Retro Sundance: 1986 Special Jury Prize Winner, Desert Hearts

Team Film Experience isn't at Sundance this year, so instead we're going back through the years to discover and revisit some Sundance classics. Here is Glenn with the 1986 winner of the Special Jury Prize, Donna Deitch's Desert Hearts.

It was a happy accident that on a whim I picked the 1985 drama Desert Hearts to write about today given we’re still very much wrapped up in the warm bosom of Carol. I had not seen Donna Deitch’s film before and had no idea prior to sitting down to watch it that it shared so much in common with Carol, 30 years its senior. I was aware of course that it was a lesbian romance, and I was also aware that the film is (famously) regarded as the first film to allow a lesbian romance to end without tragedy. Still, there were moments where beat-for-beat the films are almost identical. I would be interested to read the novels side by side and see if they’re as alike as their adaptations.

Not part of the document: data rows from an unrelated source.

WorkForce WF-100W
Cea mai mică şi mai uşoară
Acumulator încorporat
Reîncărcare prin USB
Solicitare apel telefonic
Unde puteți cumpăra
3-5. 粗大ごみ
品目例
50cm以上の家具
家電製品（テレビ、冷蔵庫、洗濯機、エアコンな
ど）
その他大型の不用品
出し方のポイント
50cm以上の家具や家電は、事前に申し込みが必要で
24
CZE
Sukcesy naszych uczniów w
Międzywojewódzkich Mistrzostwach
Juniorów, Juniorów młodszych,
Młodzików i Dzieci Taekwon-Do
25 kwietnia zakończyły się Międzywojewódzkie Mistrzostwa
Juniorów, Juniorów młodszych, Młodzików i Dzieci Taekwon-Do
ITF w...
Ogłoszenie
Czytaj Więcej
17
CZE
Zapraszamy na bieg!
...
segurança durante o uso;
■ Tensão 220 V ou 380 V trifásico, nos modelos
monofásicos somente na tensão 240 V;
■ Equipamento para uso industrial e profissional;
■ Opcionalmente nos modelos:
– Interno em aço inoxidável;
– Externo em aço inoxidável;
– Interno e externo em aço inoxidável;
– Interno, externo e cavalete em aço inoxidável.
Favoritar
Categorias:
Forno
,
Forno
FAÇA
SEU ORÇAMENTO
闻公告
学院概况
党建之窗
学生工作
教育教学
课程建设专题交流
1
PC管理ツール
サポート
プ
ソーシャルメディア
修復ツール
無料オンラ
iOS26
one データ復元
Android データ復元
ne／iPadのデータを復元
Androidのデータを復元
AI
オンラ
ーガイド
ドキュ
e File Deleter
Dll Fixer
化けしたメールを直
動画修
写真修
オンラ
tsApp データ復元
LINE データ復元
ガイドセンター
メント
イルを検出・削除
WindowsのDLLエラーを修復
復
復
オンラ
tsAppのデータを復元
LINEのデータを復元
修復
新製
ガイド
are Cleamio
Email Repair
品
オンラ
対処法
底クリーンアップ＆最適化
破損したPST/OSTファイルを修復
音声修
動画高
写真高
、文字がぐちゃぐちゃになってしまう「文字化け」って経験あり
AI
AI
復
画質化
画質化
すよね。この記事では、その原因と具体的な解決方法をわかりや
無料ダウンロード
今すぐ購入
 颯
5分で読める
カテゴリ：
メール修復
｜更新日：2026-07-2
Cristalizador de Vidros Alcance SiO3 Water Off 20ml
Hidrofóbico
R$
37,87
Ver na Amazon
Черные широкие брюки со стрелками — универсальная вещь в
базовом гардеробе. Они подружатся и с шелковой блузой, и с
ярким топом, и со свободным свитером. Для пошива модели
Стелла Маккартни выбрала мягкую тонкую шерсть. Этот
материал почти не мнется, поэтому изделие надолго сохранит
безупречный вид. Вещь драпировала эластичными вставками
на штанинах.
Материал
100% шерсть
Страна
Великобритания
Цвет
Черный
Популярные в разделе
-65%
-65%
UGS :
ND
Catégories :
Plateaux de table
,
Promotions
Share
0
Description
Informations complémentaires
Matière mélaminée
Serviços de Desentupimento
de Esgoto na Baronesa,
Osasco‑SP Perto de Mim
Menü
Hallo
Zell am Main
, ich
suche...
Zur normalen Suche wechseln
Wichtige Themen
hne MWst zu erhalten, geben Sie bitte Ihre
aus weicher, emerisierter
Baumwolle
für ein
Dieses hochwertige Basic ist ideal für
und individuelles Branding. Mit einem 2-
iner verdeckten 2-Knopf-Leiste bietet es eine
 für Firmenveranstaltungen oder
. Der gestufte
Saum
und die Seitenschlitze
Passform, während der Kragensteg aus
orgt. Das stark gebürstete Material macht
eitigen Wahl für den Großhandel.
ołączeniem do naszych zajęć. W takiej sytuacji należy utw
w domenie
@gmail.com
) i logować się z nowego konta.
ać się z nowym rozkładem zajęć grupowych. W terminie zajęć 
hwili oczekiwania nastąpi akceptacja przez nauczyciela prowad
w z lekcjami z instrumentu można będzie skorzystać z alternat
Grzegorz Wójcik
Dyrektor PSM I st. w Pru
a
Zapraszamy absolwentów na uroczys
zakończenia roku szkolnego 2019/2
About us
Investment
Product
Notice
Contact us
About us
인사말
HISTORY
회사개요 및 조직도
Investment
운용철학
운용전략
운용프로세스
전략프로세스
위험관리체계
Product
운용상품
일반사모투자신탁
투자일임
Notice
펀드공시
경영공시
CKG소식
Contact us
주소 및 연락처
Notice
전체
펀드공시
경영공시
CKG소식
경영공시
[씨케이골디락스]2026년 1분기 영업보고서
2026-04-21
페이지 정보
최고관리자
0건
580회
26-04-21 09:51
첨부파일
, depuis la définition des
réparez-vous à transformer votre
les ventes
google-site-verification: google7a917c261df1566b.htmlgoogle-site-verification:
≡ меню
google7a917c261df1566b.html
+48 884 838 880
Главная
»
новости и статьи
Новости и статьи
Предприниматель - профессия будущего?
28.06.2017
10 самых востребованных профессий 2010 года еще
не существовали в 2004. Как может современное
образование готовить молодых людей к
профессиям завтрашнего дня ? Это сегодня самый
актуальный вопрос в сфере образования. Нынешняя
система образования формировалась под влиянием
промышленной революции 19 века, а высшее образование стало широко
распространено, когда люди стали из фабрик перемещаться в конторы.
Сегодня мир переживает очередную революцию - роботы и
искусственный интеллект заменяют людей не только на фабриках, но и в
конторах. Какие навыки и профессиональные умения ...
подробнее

Adapted from Jane Rule’s novel Desert of the Heart, this Sundance Special Jury Prize winner is also set in the 1950s with two women (Helen Shaver and Independent Spirit Award nominee Patricia Charbonneau) of a significant age difference, the eldest of whom is currently in the process of a divorce, who come together much to the surprise of at least one of the pair – although this time it is the younger of the two who finds herself attempting to coax the older woman out from behind her guard. Most striking is how both end not just on similarly optimistic notes, but with almost identical build. Of course, Desert Hearts differs in the way its romance blossoms under the heat of a Reno sun, Shaver’s impractical clothing choices and sever hairstyle slowly becoming more free and loose as her worldview expands thanks to the frank openness of Charbonneau’s younger casino floor-girl a neat costume-oriented touch among the film's mise-en-scene.